**Blocco di testo**
● ● ●

La fitta simbologia de La Cupa carica lo spazio di un misticismo che è insieme sacralità e paganesimo, magia e superstizione: la croce/totem con al centro una pietra di tufo, l’enorme tronco a metà tra un crocifisso e una fenice che cala dall’alto, le piume di piccioni sacrificati, il sangue, il bastone di Innocenzo che pare uscito direttamente dalle pagine del Vecchio Testamento. Tutto, indistintamente, parla di sacrificio, di passione e pena.
Sì, tutto è male nella Cupa. Borrelli è riuscito a costruire un universo scenico nel quale ogni dettaglio ruota coerentemente attorno al peccato o all’innocenza violata, in cui tutti sono vittime senza scampo e allo stesso tempo carnefici. In cui tutto è volto al male e persino le eccezionali atmosfere sonore e musicali di Antonio Della Ragione sembrano venire fuori dalla volontà di un Demiurgo che ha votato al male la sua umanità. Maria, Innocenzo e gli animali: gli unici a restare puri. Maria forse proprio grazie alla sua cecità – in un originale recupero dell’immaginario classico ruotante intorno alle figure dei ciechi come esseri privilegiati –; Innocenzo, segnato dalla violenza ma poi allontanatosi dalla Cupa; gli animali, incapaci di malvagità, numi tutelari dei loro padroni. Puri ma non salvi perché avviluppati dalle tenebre malefiche della cava.

● ● ●

**Dati da analizzare**
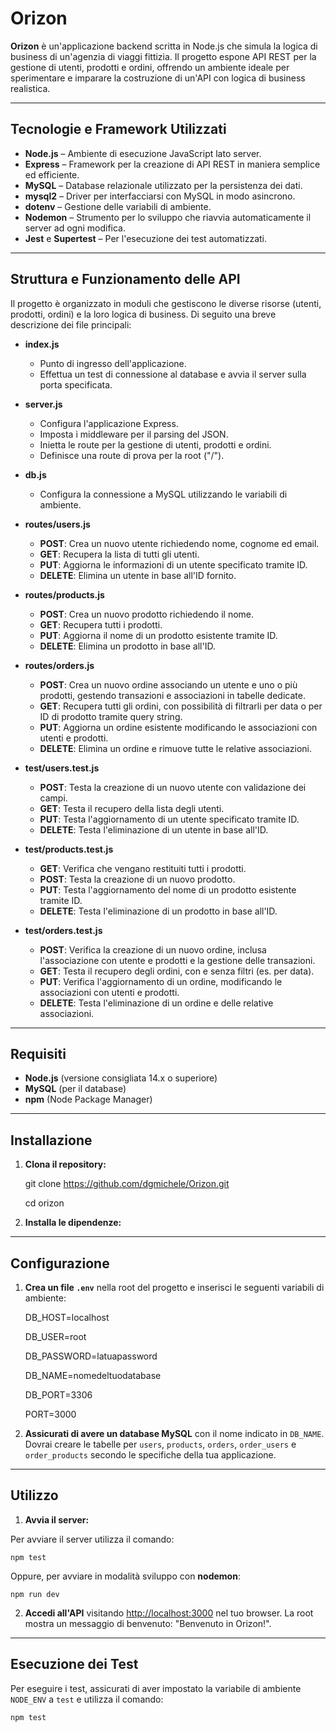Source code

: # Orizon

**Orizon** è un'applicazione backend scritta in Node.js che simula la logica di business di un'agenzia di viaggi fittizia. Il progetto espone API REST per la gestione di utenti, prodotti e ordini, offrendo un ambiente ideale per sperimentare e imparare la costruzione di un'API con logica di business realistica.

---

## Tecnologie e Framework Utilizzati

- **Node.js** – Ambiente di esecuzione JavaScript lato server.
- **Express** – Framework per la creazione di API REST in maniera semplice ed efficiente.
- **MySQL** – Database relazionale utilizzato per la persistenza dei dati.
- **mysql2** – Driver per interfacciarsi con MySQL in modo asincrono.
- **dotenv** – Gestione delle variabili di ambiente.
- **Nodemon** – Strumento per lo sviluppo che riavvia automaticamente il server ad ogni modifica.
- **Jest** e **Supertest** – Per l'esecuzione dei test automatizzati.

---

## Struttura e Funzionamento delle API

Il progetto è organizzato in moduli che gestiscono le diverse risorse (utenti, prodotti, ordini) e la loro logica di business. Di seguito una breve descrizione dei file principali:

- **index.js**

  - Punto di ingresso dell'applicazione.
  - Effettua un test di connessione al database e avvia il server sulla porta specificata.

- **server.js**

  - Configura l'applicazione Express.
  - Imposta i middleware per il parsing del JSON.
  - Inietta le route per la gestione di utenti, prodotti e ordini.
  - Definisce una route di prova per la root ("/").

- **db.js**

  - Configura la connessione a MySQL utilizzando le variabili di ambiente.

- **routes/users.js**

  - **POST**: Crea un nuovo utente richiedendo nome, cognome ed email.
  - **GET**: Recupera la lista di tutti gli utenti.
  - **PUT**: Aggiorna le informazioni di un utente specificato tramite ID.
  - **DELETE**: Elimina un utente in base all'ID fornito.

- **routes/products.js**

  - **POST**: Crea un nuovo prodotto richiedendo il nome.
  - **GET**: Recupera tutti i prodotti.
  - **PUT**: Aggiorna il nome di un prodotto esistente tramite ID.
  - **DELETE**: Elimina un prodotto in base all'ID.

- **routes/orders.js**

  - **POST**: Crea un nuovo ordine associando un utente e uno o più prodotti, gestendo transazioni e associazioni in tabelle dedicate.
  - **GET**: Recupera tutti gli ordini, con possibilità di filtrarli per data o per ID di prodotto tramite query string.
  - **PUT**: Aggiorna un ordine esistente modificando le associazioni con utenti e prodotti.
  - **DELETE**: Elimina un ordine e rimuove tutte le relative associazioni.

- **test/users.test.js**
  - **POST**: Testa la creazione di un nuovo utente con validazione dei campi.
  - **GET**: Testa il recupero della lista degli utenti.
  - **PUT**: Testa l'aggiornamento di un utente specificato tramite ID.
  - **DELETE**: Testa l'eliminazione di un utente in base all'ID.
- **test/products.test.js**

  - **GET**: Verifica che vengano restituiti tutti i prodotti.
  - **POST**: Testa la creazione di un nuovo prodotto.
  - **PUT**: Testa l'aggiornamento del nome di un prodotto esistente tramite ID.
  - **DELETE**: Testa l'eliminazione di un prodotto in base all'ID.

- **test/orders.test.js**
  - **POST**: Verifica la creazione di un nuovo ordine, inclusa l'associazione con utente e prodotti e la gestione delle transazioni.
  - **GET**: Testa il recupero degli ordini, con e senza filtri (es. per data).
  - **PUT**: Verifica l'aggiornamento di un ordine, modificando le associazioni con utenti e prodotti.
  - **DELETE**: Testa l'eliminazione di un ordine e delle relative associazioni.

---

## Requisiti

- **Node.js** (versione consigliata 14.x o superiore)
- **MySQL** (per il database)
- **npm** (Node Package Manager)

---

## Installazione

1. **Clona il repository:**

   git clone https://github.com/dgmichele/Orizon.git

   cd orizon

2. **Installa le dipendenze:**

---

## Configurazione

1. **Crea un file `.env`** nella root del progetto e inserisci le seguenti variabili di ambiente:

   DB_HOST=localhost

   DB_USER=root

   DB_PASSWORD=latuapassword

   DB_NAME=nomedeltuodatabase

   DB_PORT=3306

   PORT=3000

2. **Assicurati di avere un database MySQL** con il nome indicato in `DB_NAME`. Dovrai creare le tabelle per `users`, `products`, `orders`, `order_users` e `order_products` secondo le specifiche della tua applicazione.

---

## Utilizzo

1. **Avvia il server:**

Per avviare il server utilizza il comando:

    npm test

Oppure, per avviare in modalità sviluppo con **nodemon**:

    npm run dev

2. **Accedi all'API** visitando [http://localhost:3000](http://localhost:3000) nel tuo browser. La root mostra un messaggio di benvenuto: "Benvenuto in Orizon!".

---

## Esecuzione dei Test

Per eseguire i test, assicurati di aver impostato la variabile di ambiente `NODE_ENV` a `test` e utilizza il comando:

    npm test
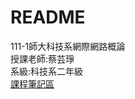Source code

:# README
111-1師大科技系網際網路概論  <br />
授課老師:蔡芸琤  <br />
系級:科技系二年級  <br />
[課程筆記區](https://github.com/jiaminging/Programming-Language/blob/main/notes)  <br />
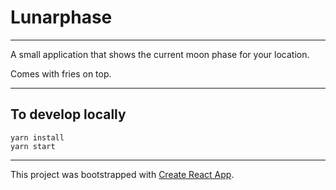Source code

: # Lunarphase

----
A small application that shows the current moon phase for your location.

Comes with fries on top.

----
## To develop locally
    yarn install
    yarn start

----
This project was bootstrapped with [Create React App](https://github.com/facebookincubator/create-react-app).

● ● ●

**Compito assegnato 1**
Ricopia alla lettera il passo del testo su La Cupa che va da "Sì, tutto è" fino a "malefiche della cava." incluso.
**Compito assegnato 2**
Scrivi il seguito del testo su La Cupa, cominciando subito dopo la sua ultima frase.

**Risposta 1**
Sì, tutto è male nella Cupa. Borrelli è riuscito a costruire un universo scenico nel quale ogni dettaglio ruota coerentemente attorno al peccato o all’innocenza violata, in cui tutti sono vittime senza scampo e allo stesso tempo carnefici. In cui tutto è volto al male e persino le eccezionali atmosfere sonore e musicali di Antonio Della Ragione sembrano venire fuori dalla volontà di un Demiurgo che ha votato al male la sua umanità. Maria, Innocenzo e gli animali: gli unici a restare puri. Maria forse proprio grazie alla sua cecità – in un originale recupero dell’immaginario classico ruotante intorno alle figure dei ciechi come esseri privilegiati –; Innocenzo, segnato dalla violenza ma poi allontanatosi dalla Cupa; gli animali, incapaci di malvagità, numi tutelari dei loro padroni. Puri ma non salvi perché avviluppati dalle tenebre malefiche della cava.

**Risposta 2**
Ma cosa accade assistendo a tutto questo? Un’epifania: forse la stessa di chi ebbe il privilegio di assistere a Rythm 0 di Marina Abramović, di chi vide per la prima volta La classe morta di Kantor o Café Müller di Pina Bausch; di chi ascoltò per la prima volta l’Overture del Tristan und Isolde di Wagner o il coro della Nona di Beethoven; di chi sentì per la prima volta dell’accecamento di Edipo o dell’infanticidio di Medea. La Cupa sconvolge e non solo per l’eccellenza del cast, per la potenza della scena, l’espressionismo della lingua, la pura bellezza della musica. La Cupa sconvolge perché sembra voler essere tutto: Shakespeare e il suo modo di intrecciare tragedia e commedia, la tragedia greca che vive delle colpe tramandate tra generazioni e delle catene di agnizioni che le svelano; un’opera in musica. Vuole essere una modernissima Commedia dell’Arte assieme alla più sacra delle Passioni; un crime, un giallo – e del resto è Edipo re il primo giallo della storia –, un saggio di antropologia e un documentario sulle dinamiche della malavita; performing art, poesia, prosa.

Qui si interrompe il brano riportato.